■ ASSIGNMENT A ■
In the Pratham article, could you rewrite the stretch from "From AI engine" through "design is deliberate.", changing "Anytime Testing Machine" to "Anytime Assessment Machine"?
■ ASSIGNMENT B ■
According to the Pratham article, why is the global recognition personal for Pratham AUS, and not only institutional?

■ DOCUMENT EXTRACT ■
At most global AI summits, the conversation revolves around scale, speed and disruption. This week, however, a grassroots education nonprofit shifted the narrative.
Pratham Education Foundation (PEF) has been recognised in AI Impact Casebook in Education, one of the six knowledge compendiums on AI launched by the Government of India at the India-AI Impact Summit 2026, for integrating artificial intelligence into classrooms in ways that deepen – rather than dilute – learning.
At the heart of the recognition is Pratham’s collaboration with AI research company Anthropic. The partnership focuses on designing AI tools that prompt deeper engagement rather than shortcut thinking.
The partnership will introduce Claude – Anthropic’s large language model – as the underlying AI engine across several Pratham initiatives.
One of the key programs set to benefit is Pratham’s Second Chance program, which supports dropout girls and women preparing for India’s Grade 10 board examinations. More than 5,000 learners in this program will see the technology adapted to their needs.
Second Chance is proudly supported in Australia by Pratham AUS, one of the international chapters of PEF – making the global recognition not just institutional, but deeply personal for the diaspora-backed initiative.
“We at Pratham are delighted with Anthropic’s announcement at the AI Summit of its partnership with the PEF to deploy its new AI-powered tool, Claude, across Pratham institutions,” Pratham AUS Director Sarita Chand told Indian Link. “It marks Anthropic’s first strategic AI lab collaboration with one of India’s largest education nonprofits.”
In a policy climate often fixated on automation, the recognition signals something more human-centred: AI as a support system for foundational education.
From AI engine to classroom tool
While Claude provides the AI backbone, the classroom innovation recognised at the summit includes tools such as the “PadhAI” and “Anytime Testing Machine” – AI-powered assessment platforms developed for Indian classrooms.
Unlike conventional digital testing systems that rely heavily on multiple-choice questions, the Anytime Testing Machine generates curriculum-aligned prompts and allows students to respond in their own words. Using AI models such as Claude, it evaluates responses and provides personalised feedback based on each learner’s level.
The philosophy behind the design is deliberate.
Speaking on the sidelines of the summit, Elizabeth Kelly of Anthropic said that AI in education should be built to “generate questions, not just answers.” In an era of instant search results, that shift is significant. It positions AI not as an answer-machine, but as a thinking partner.
Reflecting on the collaboration, Pratham AUS described the Anthropic partnership as a critical step in ensuring cutting-edge AI reaches learners often excluded from technological advances.
“Embedding Claude within community-based programs like Second Chance demonstrates that frontier AI research can align with grassroots education,” Sarita Chand noted.

■ INFORMATION GIVEN ■

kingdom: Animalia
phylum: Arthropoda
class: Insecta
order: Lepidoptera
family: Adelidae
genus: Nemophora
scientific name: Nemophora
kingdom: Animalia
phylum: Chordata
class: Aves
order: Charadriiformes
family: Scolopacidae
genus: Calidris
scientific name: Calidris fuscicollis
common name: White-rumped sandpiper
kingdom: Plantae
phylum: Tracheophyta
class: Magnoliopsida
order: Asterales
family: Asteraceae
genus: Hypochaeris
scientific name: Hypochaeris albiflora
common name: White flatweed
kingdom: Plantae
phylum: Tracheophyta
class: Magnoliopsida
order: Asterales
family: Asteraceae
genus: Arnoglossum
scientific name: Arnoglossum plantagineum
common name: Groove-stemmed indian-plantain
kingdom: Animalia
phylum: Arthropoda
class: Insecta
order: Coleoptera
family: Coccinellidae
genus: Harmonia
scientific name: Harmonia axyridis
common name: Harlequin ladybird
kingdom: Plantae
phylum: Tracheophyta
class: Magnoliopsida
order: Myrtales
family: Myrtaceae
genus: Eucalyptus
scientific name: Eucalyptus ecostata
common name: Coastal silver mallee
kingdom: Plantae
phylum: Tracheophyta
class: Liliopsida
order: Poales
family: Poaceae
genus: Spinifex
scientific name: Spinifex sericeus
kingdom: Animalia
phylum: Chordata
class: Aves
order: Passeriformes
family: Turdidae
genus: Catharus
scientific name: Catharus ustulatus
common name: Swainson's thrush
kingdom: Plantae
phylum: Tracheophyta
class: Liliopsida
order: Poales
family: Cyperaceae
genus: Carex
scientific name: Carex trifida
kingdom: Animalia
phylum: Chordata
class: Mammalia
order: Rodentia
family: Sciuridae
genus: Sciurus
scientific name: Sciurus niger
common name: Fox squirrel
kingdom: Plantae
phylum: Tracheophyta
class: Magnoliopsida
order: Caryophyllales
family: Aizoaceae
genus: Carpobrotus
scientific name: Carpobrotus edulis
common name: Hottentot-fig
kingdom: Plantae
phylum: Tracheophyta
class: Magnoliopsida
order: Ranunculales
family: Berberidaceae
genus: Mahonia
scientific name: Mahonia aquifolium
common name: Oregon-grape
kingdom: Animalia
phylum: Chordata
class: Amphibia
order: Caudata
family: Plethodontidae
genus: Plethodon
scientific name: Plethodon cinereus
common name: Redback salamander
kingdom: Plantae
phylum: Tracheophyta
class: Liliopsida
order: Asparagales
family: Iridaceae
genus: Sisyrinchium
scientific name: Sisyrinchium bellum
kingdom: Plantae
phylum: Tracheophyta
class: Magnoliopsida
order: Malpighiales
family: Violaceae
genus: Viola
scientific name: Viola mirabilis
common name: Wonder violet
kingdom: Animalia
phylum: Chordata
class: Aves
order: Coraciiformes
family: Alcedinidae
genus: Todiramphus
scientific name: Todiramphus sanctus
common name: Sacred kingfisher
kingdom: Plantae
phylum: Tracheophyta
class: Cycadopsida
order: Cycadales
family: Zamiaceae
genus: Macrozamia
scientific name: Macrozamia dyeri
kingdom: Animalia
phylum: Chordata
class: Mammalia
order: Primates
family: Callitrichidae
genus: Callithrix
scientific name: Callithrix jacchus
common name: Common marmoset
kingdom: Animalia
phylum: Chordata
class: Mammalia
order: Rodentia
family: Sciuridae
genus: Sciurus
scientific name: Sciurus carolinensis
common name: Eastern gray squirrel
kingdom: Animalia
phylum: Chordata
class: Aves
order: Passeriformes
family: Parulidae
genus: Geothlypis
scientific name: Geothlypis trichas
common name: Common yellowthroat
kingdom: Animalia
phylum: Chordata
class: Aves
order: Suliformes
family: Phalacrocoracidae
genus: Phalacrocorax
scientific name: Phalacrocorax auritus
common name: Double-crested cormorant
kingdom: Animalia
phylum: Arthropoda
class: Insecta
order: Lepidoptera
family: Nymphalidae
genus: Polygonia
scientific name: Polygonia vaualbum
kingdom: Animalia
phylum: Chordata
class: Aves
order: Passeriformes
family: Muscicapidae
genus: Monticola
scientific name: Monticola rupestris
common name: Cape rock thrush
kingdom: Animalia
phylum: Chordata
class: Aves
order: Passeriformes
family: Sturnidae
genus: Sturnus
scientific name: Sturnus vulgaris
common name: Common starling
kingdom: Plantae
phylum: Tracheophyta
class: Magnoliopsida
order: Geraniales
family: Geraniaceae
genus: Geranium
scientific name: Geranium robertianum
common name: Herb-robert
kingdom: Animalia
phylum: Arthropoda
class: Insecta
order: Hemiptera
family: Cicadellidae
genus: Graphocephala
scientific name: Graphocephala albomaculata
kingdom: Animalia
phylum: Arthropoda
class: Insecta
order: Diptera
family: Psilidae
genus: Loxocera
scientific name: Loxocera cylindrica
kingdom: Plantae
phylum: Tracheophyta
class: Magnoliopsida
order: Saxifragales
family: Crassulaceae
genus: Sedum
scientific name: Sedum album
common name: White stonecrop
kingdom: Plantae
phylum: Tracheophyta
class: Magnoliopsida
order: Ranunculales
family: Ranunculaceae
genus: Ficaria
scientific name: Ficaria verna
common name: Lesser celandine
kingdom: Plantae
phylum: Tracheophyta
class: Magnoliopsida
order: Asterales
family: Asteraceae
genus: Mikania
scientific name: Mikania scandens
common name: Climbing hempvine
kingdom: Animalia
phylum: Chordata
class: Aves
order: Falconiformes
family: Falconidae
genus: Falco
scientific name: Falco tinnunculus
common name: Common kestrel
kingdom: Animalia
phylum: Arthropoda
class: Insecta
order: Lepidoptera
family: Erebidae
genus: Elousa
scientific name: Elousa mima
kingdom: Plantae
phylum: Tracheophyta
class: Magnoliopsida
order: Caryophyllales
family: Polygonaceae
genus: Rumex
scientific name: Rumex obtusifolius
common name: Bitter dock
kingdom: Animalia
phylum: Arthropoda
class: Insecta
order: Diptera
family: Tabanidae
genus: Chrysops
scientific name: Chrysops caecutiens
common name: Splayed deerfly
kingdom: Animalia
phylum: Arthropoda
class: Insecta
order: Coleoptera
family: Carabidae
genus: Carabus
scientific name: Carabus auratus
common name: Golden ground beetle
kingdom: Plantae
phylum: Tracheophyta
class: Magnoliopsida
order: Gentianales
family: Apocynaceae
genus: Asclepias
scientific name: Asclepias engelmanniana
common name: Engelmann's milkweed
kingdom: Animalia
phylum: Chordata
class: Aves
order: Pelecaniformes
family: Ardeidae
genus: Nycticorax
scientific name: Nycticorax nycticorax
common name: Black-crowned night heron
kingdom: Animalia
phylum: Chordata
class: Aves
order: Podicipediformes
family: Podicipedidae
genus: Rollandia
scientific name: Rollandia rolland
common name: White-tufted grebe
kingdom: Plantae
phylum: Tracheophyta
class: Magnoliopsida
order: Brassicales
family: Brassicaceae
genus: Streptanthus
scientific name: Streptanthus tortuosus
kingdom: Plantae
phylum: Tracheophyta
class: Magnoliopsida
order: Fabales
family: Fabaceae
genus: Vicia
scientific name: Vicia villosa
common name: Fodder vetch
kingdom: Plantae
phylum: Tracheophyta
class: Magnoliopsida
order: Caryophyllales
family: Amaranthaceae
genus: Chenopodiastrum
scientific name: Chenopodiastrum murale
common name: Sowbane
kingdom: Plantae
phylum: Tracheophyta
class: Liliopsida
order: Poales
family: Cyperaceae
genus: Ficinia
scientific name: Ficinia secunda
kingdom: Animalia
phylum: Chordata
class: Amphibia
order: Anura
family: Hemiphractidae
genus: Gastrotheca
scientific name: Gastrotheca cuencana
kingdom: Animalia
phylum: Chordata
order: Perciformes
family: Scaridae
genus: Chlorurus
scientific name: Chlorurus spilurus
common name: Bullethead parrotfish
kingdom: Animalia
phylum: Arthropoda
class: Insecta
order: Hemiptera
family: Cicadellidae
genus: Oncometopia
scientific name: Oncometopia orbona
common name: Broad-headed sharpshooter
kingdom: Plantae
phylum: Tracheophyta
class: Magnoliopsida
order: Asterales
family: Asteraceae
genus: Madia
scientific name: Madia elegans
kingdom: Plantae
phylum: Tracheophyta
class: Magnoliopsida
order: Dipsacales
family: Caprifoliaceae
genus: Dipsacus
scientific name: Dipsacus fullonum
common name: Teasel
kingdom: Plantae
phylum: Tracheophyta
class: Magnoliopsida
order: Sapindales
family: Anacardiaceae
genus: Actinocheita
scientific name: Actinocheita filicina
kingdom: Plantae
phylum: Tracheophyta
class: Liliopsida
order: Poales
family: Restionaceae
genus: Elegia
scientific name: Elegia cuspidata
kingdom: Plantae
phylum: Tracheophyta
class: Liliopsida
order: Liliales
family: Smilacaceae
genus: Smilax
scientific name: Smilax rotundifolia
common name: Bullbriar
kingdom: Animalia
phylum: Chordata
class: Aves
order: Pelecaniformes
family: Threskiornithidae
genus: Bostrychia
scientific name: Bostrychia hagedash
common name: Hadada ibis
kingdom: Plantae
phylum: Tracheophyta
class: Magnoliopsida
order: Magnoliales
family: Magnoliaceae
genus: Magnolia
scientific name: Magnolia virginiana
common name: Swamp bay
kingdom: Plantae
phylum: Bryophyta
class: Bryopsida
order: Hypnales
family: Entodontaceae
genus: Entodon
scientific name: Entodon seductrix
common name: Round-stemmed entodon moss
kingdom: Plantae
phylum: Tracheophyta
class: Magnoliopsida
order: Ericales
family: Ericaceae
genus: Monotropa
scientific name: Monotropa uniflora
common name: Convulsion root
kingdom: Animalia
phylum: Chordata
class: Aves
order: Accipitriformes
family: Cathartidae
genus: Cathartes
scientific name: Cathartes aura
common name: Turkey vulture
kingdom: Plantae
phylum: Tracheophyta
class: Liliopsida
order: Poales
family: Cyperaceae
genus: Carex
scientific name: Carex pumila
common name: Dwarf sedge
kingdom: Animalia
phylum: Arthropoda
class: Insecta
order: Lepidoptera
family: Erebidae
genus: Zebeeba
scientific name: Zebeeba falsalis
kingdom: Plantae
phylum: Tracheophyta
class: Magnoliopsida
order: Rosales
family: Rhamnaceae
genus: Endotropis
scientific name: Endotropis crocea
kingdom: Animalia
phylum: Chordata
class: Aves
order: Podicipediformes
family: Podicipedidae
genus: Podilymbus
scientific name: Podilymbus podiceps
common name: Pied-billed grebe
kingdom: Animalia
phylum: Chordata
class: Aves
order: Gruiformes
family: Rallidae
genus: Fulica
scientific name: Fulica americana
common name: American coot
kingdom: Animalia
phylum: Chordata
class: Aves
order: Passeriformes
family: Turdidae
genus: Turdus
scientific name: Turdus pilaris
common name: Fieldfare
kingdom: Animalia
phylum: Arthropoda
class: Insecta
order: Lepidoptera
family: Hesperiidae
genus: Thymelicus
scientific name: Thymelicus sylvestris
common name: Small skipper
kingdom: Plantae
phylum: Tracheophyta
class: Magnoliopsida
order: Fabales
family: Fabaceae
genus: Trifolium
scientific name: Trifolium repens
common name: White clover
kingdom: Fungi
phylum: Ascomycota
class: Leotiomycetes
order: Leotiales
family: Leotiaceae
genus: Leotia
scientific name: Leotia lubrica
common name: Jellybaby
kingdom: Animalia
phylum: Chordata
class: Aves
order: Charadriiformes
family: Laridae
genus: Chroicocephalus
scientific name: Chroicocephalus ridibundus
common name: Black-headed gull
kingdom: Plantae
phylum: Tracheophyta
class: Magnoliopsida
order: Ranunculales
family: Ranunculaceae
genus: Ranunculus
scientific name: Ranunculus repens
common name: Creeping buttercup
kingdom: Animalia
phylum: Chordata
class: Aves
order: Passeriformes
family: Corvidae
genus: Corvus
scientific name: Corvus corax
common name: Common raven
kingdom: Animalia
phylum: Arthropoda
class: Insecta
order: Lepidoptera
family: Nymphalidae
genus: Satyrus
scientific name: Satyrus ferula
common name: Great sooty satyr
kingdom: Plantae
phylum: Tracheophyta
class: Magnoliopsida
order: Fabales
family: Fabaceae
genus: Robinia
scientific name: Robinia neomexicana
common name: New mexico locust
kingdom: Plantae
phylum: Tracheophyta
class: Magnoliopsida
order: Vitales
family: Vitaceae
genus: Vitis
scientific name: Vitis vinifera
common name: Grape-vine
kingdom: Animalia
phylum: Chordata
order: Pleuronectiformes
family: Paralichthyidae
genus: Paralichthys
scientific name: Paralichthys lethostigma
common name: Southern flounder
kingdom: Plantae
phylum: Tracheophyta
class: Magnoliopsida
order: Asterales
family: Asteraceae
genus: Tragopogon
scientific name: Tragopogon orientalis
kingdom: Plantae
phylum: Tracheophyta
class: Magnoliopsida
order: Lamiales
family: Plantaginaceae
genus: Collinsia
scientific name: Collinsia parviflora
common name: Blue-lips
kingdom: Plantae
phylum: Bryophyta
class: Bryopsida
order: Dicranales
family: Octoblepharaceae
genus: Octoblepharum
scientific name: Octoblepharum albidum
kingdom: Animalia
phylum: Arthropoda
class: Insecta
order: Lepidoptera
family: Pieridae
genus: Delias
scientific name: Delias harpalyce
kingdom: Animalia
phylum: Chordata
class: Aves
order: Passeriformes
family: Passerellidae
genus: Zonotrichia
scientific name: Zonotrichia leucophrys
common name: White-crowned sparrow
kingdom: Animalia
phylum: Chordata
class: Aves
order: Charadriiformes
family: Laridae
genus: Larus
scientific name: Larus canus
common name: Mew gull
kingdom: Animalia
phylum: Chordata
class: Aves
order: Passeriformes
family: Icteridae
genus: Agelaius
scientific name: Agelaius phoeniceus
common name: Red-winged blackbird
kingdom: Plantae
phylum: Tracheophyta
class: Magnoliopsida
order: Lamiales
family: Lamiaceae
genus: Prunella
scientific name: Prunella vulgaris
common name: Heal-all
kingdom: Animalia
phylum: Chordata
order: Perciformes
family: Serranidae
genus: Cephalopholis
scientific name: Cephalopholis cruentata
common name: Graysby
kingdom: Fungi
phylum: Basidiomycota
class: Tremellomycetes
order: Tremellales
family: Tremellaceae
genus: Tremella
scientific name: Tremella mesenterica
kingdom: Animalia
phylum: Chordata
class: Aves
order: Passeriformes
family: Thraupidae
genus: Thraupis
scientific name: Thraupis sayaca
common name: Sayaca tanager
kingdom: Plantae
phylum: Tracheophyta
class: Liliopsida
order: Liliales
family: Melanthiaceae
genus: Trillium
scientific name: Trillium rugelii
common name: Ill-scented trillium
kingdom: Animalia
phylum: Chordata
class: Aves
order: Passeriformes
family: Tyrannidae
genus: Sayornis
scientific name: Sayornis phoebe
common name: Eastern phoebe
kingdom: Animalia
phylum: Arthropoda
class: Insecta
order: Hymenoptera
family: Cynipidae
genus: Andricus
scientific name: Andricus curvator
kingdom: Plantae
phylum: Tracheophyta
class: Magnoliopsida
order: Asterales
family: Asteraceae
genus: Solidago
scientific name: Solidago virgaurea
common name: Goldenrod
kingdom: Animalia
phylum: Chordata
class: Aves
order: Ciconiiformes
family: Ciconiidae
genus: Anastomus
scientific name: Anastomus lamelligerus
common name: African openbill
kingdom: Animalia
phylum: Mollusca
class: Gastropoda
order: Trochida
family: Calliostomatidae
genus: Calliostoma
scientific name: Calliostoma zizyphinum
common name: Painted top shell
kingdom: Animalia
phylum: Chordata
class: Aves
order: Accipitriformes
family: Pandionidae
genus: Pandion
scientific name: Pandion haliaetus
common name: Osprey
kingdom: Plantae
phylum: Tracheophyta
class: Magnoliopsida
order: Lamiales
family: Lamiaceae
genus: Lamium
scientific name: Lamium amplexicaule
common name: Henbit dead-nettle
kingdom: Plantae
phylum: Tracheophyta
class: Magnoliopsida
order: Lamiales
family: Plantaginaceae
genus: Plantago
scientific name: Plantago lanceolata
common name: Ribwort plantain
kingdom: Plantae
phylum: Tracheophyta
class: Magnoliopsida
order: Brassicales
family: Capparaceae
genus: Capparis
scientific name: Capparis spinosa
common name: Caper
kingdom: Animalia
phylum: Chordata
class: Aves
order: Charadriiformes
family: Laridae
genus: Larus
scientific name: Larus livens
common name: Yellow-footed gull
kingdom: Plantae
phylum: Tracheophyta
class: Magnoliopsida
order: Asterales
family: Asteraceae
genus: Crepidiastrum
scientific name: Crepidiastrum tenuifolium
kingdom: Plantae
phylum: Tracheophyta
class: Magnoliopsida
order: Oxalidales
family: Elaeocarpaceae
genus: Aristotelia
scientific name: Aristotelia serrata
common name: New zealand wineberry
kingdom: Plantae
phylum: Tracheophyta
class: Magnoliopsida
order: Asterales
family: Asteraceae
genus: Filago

■ EXPECTED ANSWER A ■
From AI engine to classroom tool
While Claude provides the AI backbone, the classroom innovation recognised at the summit includes tools such as the “PadhAI” and “Anytime Assessment Machine” – AI-powered assessment platforms developed for Indian classrooms.
Unlike conventional digital testing systems that rely heavily on multiple-choice questions, the Anytime Assessment Machine generates curriculum-aligned prompts and allows students to respond in their own words. Using AI models such as Claude, it evaluates responses and provides personalised feedback based on each learner’s level.
The philosophy behind the design is deliberate.

■ EXPECTED ANSWER B ■
Pratham AUS is one of the Pratham Education Foundation's international chapters, and it supports the Second Chance program in Australia. That program is one of those set to benefit from the partnership, so the recognition matters deeply to this diaspora-backed initiative.